1960 Jaguar Mk II 3.4 Automatic

Guide Price: £19,000 to £23,000

Vendor Rating: 
Manufacturer:  Jaguar
First Registered:  1960
Model:  Mk II 3.4 Automatic
Registration No:  XSU 575
Mileometer:  6,000
Chassis No:  153089
MOT:  Exempt
Colour:  Carmen Red

The Mk 2 Jaguar was introduced in 1959. It came with a 2.4, 3.4 or 3.8 litre XK engine. The car was re-engineered above the waistline, slender front pillars allowed a wider windscreen and the rear window almost wrapped around to the enlarged side windows. The radiator grille was larger, side, tail and fog lamps repositioned. Inside a new heating system was fitted. There was an improved instrument layout that became standard for all Jaguar cars until the XJ Series II. From its introduction the Jaguar MkII developed a strong following in many walks of life. With wonderful styling and a race-bred engine and four-wheel disc brakes, the ability to carry five passengers at great speed, the car proved to be a great success.
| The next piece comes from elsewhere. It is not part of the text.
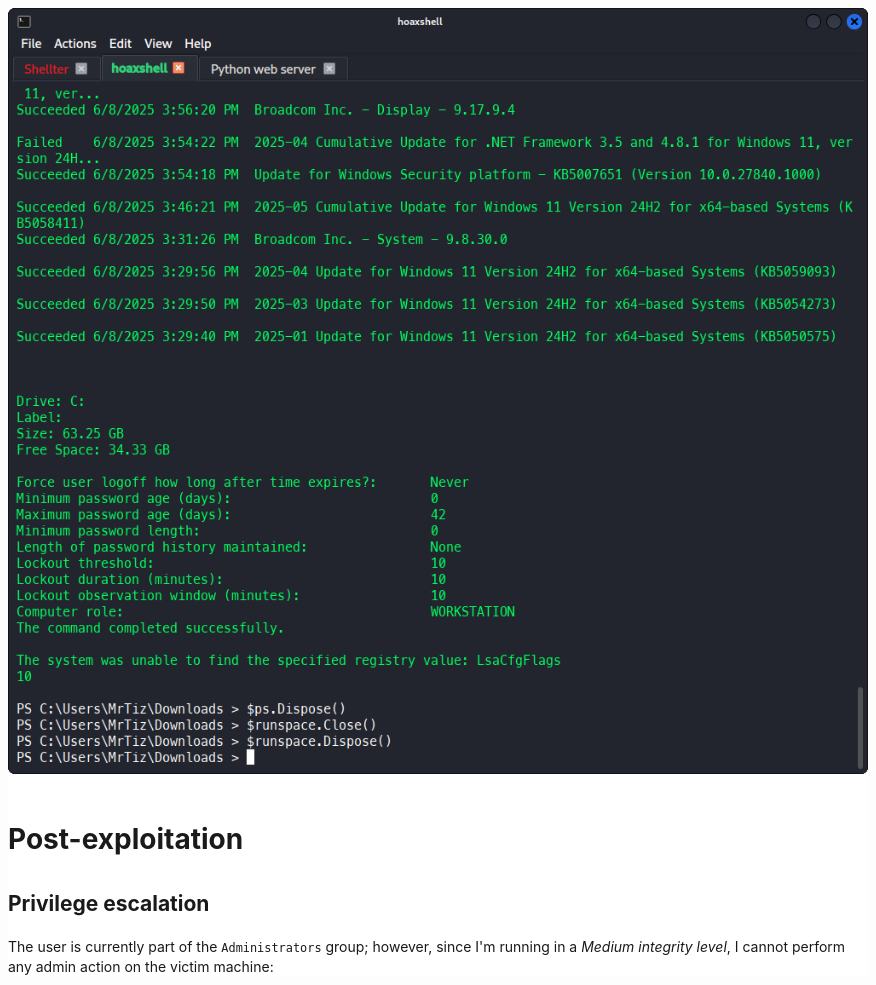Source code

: ![](/assets/img/defender-evasion-shellter-hoaxshell/winPEAS4.png)

# Post-exploitation
## Privilege escalation
The user is currently part of the `Administrators` group; however, since I'm running in a *Medium integrity level*, I cannot perform any admin action on the victim machine:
This is an early Jaguar Mk II 3.4 Automatic, finished in Carmen Red with a restored red leather interior. The car was exported to Australia in 1960 and brought back to England in 1991 with accompanying paperwork. The car has been owned from 1992 by the present owner to 2020, therefore would seem to have had two owners throughout its life, and there is a declaration by the second owner that it has covered less than 100 miles in 16 years. There is a build sheet from Browns Lane showing the car has matching numbers.

The engine and automatic gearbox were rebuilt in 2004 with accompanying paperwork. There are two files of paperwork showing the engine and gearbox rebuild, as well as general maintenance and parts purchases. The car starts easily on the auto choke and settles after a few minutes to an even idle. Water temperature is good due to its re-cored radiator, and the oil pressure good as well. The car runs on unleaded petrol, the head being converted during the engine rebuild, and is itemised in the rebuild history. The DG gearbox changes up and down well and affords a fair turn of speed. There is a fuel pump isolator in the boot, and a battery isolator under the bonnet. The electrical system has been converted to negative earth. The vehicle now sits on virtually new painted wire wheel with new hubs and spinners, has had an oil and filter change, a carburettor overhaul and now starts and runs perfectly. The gearbox had an oil top up, as a result of not having covered more than 120 miles since the engine and box rebuild in 2004, and gear changes are now virtually seamless.Whilst in the garage, on a 4 poster, the underneath was inspected and found to be in virtually mint condition, as now shown in the pictures. The rear section of the exhaust is stainless steel.

The car - given the above- has just passed an MOT which is valid until November 12 2021 - with no advisories. The car also comes with a Jaguar Heritage Certificate

Overall, although not concourse, an interesting and collectible example of the marque.

Note: This description is provided by the vendor and unless otherwise stated is 'Not Verified' by Barons or any person employed by Barons. Prospective purchasers are advised to satisfy themselves as to the accuracy of any statements made, whether they be statements of fact or opinion.